Train vs Test Scores:
Parameters: {'alpha': 0.01, 'l1_ratio': 0.2}
Train Score: 36,660,505.825, Test Score: 37,103,700.203
Difference: 443,194.378

Parameters: {'alpha': 0.01, 'l1_ratio': 0.3}
Train Score: 36,614,113.254, Test Score: 37,058,579.050
Difference: 444,465.795

Parameters: {'alpha': 0.01, 'l1_ratio': 0.5}
Train Score: 36,537,902.763, Test Score: 36,985,204.799
Difference: 447,302.035

Parameters: {'alpha': 0.1, 'l1_ratio': 0.2}
Train Score: 46,542,647.353, Test Score: 47,004,015.953
Difference: 461,368.600

Parameters: {'alpha': 0.1, 'l1_ratio': 0.3}
Train Score: 44,864,073.852, Test Score: 45,317,968.531
Difference: 453,894.679

Parameters: {'alpha': 0.1, 'l1_ratio': 0.5}
Train Score: 41,601,533.171, Test Score: 42,041,992.423
Difference: 440,459.252

Parameters: {'alpha': 1, 'l1_ratio': 0.2}
Train Score: 100,146,532.713, Test Score: 100,692,685.882
Difference: 546,153.169

Parameters: {'alpha': 1, 'l1_ratio': 0.3}
Train Score: 97,166,582.592, Test Score: 97,719,361.001
D

Overall, we're getting an r2 score around .75, we can go back.
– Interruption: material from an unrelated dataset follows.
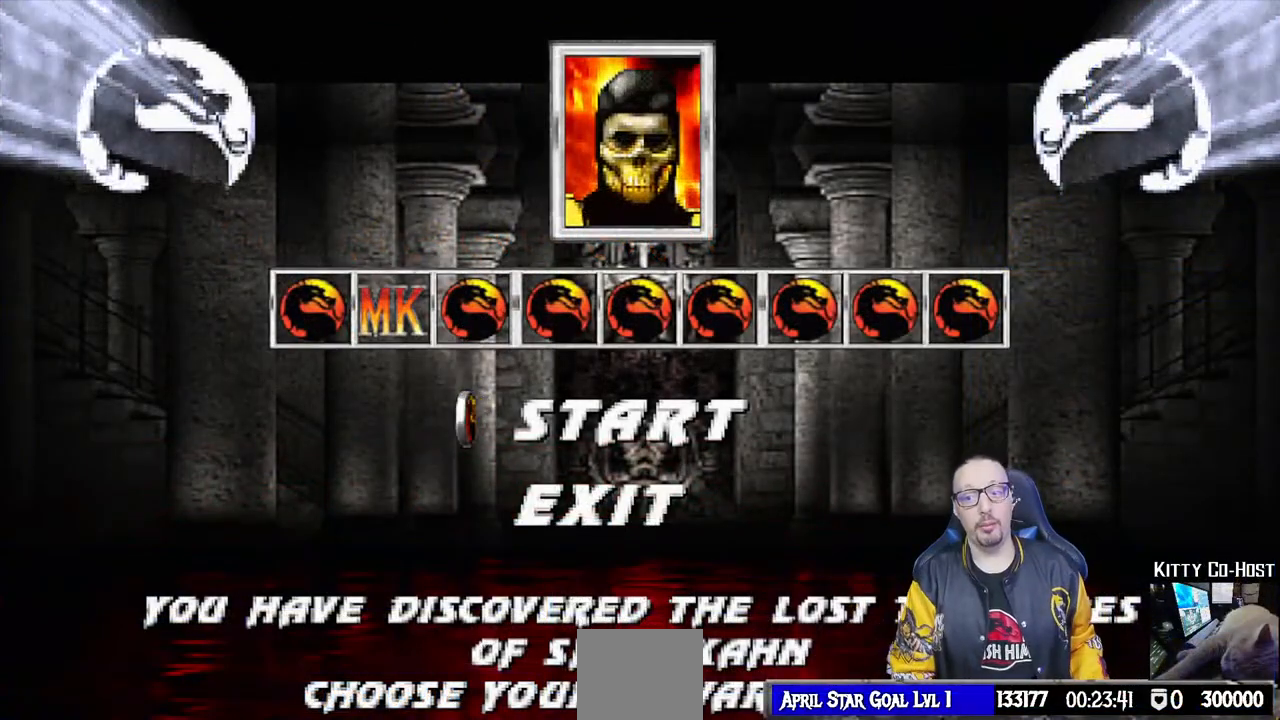
{"buttons": [], "left_stick": "center", "right_stick": "center", "events": []}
We have multiple options to improve this:
- Go back to your hyperparameter list and tweak them and rerun
- Consider different models that are non-linear `RandomForestRegressor()`
- Go back to the data prep stage and improve feature engineering. e.g. data scaling, outlier treatment, etc...
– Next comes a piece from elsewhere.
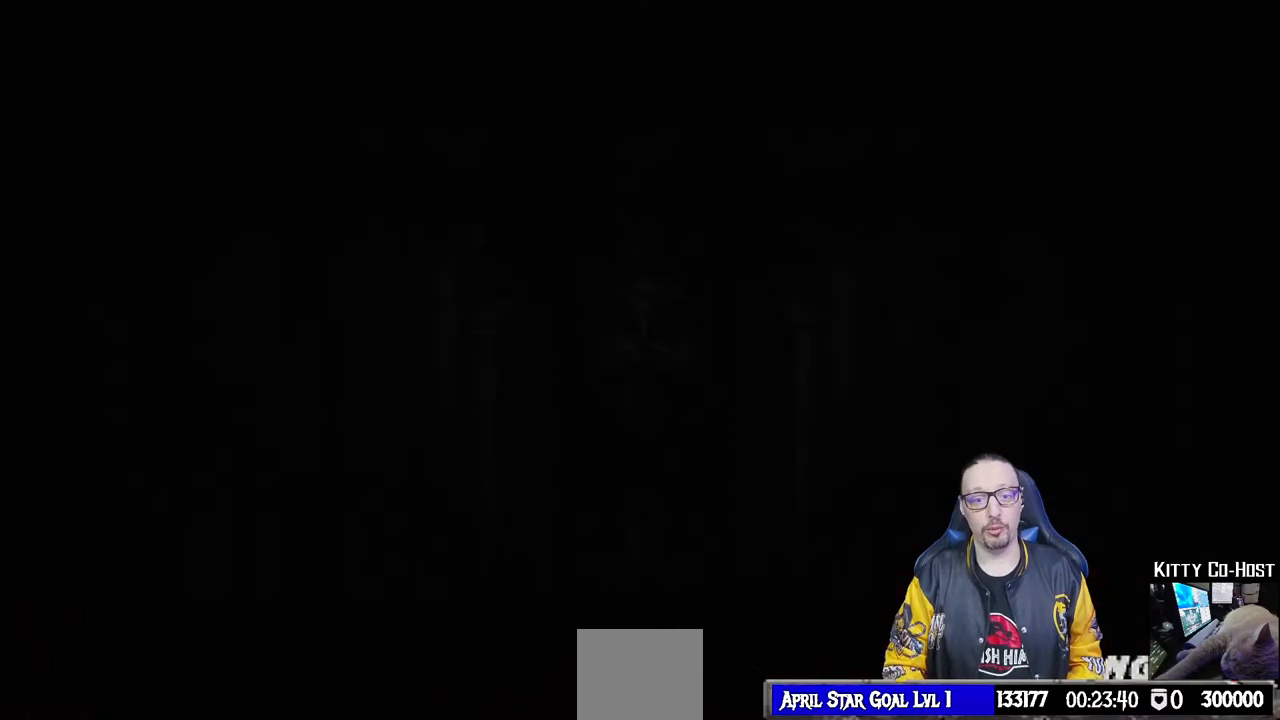
{"buttons": [], "left_stick": "center", "right_stick": "center", "events": [[83, "CROSS", "up"]]}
### Using `RandomForestRegressor()`

In [54]:
from sklearn.ensemble import RandomForestRegressor

rfr_model = RandomForestRegressor()

rfr_model.fit(X_train, y_train)

In [56]:
#evaluation
y_test_pred = rfr_model.predict(X_test)

#calculate the evaluation metrics
mse_val = mean_squared_error(y_test, y_test_pred)
r2_val = r2_score(y_test, y_test_pred)

In [60]:
print("R2 Score:", r2_val)
print(f"Mean Squared Error score:{mse_val:,.1f}" )

R2 Score: 0.8257337087906462
Mean Squared Error score:26,509,517.1


In [58]:
pd.DataFrame(results_dict)

Unnamed: 0,model_names,best_parameters,mean_sq_err_scores,r_sq_scores
0,Linear Regression,{},39129920.0,0.742771
1,Ridge Regression,{'alpha': 1},39155500.0,0.742602
2,Lasso Regression,{'alpha': 0.1},39129820.0,0.742771
3,ElasticNet Regression,"{'alpha': 0.01, 'l1_ratio': 0.5}",39327990.0,0.741469


**Observation** It appears the Random Forest model (which is a very advanced ML model) did a lot better than linear regression models. This could be because the behavior of the data is non-linear.